Nun lachte Casey: „Doch, auch damit hast du dich schwergetan. Du hast am Telefon herum gestottert wie ein schüchterner Schuljunge.“

Ian protestierte schwach: „Nur die ersten Tage nachdem du weg warst. Ich war vom Abschiedsschmerz schier überwältigt.“

„Oh Ian, du lügst so schlecht. Geschäftlich bluffen kannst du hervorragend, aber du bist ein miserabler Lügner, was die rein privaten Dinge betrifft.“

„Wenn du das sagst… dann kann ich dir auch nicht verheimlichen, dass in einer Woche noch eine Überraschung hier auf dich wartet.“

„Ian! Was ist es? Was hast du vor? Der Aufenthalt hier ist schon mehr, als ich je erwartet habe. Und Anfang Januar habe ich ja schon den schicken Jaguar von dir bekommen.“  

„Und du hast mir einen neuen Jockey beschert.“

„Und ein Baby.“

„Ja, und ein Baby. Also, am 20. Februar kommen für die letzte Woche unseres Aufenthaltes noch Debbie und Orlanda her. Ich habe sie beide eingeladen.“

Casey war sekundenlang sprachlos, doch dann warf sie sich ihrem Mann gerührt in die Arme: „Das ist wundervoll! Damit machst du mir und sicher auch den beiden eine irre große Freude.“

Als sie sich eine ganze Weile später endgültig aus dem Bett erhoben und Casey sich etwas zum Anziehen für einen Strandspaziergang aussuchte, fiel Ian es auf. Er betrachtete ihre Silhouette im Gegenlicht vom Fenster her und unterdrückte nur mit Mühe einen für ihn mehr als unüblichen spitzen Schrei, dem einer Frau nicht unähnlich: „Casey!“

Sie blickte sofort alarmiert aus ihren Sachen auf, so ungewöhnlich war seine Aufgeregtheit: „Was ist denn?
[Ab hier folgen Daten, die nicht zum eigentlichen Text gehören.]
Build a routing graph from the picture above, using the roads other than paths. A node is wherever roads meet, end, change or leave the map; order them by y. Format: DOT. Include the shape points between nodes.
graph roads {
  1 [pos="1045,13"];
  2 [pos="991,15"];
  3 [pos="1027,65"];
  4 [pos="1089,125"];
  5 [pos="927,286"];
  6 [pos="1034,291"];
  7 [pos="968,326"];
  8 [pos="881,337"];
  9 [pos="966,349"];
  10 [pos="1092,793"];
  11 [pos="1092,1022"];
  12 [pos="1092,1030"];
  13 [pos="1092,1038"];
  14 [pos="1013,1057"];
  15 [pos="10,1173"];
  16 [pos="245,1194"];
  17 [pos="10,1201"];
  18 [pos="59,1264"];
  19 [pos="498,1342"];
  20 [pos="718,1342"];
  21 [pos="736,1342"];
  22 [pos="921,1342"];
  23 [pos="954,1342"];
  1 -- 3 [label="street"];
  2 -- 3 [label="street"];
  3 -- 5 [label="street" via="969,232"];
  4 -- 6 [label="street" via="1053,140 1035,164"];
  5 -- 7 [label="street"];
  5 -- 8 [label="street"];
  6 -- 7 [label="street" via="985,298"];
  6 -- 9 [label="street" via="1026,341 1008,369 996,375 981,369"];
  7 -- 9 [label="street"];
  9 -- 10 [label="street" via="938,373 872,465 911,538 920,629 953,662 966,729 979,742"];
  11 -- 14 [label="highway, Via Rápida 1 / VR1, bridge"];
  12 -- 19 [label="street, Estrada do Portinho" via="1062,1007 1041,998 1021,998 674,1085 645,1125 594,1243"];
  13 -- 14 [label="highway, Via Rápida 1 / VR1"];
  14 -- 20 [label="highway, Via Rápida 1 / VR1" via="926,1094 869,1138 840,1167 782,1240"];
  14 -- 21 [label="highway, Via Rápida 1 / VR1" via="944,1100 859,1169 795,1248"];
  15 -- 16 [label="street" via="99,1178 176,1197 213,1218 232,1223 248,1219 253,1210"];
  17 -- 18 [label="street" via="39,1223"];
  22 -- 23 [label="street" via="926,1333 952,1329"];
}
Alles in Ordnung? Du hörst dich an, als hätte dich jemand mit einer Nadel gepiekt. Gibt es hier noch so etwas wie Voodoo-Rituale? Kann es sein, dass zu Hause in Hongkong Quillan Gornt gerade mit diebischer Freude und diabolischem Grinsen im Gesicht eine Stoffpuppe von dir malträtiert?“

Er schüttelte den Kopf und quetschte dann fast heiser hervor: „Casey, dein Bauch wölbt sich nach vorne. Ich sehe es nun. Ganz deutlich.“

Sie lächelte: „Ich habe mich schon gefragt, wann man mir es wirklich ansehen würde. Und bei der Abreise in Hongkong habe ich bereits gemerkt, dass mir die Hose am Bund viel zu eng war. Gesagt hatte ich nichts, weil ich abwarten wollte, ob du es während des Urlaubs auch sehen würdest.“

„Oh ja, ich sehe es. Und ich freue mich so sehr auf das kleine Wesen, es sprengt gerade komplett mein Vorstellungsvermögen. Ich… ich habe so etwas noch nie gefühlt.“

Er kam nun auf sie zu und strich ihr sehr vorsichtig, fast ehrfurchtsvoll über die im Profil gut zu sehende kleine Wölbung.

„Kann man sich einen perfekteren Valentinstag wünschen?“

Casey schüttelte den Kopf: „Nein, kann man nicht. Es ist alles mehr als perfekt. Ich liebe dich. Sehr sogar.“

Ein weiterer, überaus leidenschaftlicher Kuss besiegelte diese ihre Worte.